From the records below, set down exactly the lines starting with the line that contains "protected area of" and going on through the line that contains "June 16, 2011 9:12 am". Nothing else is wanted.

*** AVAILABLE RECORDS ***

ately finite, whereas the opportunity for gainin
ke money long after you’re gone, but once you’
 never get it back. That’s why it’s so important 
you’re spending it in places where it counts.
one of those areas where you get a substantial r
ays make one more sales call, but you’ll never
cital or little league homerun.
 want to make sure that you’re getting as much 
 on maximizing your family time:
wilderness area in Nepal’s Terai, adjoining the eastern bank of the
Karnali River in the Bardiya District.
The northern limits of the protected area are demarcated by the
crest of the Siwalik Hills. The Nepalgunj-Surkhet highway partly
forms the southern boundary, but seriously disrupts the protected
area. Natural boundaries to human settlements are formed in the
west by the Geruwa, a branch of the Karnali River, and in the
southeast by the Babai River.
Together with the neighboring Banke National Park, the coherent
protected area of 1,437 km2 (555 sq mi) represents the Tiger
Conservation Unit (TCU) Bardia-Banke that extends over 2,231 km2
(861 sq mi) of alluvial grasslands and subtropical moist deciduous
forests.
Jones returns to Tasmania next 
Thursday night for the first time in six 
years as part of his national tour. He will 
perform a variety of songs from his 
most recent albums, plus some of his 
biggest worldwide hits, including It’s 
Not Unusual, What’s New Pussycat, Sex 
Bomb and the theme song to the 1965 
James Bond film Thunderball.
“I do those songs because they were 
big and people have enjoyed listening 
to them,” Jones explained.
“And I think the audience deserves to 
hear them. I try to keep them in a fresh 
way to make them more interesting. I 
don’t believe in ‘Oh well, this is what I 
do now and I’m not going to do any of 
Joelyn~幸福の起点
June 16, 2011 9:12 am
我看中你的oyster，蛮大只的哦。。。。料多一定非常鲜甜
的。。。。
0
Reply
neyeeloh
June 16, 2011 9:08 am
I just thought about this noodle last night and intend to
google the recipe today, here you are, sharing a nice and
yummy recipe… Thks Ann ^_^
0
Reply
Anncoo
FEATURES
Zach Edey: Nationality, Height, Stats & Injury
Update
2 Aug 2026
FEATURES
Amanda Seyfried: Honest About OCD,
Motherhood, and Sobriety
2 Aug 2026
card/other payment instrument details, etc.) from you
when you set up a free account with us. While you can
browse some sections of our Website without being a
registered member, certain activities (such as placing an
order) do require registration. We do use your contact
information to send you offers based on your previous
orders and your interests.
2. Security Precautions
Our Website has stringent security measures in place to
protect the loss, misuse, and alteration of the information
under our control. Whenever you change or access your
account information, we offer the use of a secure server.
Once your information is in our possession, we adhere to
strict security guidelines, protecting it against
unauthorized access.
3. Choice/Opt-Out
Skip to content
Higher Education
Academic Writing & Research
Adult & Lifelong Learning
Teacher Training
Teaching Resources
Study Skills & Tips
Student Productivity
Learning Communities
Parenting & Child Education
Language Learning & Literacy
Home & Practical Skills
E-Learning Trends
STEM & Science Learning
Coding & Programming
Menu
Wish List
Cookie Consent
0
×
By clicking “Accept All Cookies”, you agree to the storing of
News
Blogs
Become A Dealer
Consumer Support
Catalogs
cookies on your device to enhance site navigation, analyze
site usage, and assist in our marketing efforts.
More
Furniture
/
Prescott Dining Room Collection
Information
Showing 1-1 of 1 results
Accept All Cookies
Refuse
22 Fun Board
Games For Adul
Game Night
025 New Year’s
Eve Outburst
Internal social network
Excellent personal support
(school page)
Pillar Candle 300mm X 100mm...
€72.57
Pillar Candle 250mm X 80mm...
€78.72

*** End of AVAILABLE RECORDS ***

ANSWER TO THIS PROBLEM »
protected area of 1,437 km2 (555 sq mi) represents the Tiger
Conservation Unit (TCU) Bardia-Banke that extends over 2,231 km2
(861 sq mi) of alluvial grasslands and subtropical moist deciduous
forests.
Jones returns to Tasmania next 
Thursday night for the first time in six 
years as part of his national tour. He will 
perform a variety of songs from his 
most recent albums, plus some of his 
biggest worldwide hits, including It’s 
Not Unusual, What’s New Pussycat, Sex 
Bomb and the theme song to the 1965 
James Bond film Thunderball.
“I do those songs because they were 
big and people have enjoyed listening 
to them,” Jones explained.
“And I think the audience deserves to 
hear them. I try to keep them in a fresh 
way to make them more interesting. I 
don’t believe in ‘Oh well, this is what I 
do now and I’m not going to do any of 
Joelyn~幸福の起点
June 16, 2011 9:12 am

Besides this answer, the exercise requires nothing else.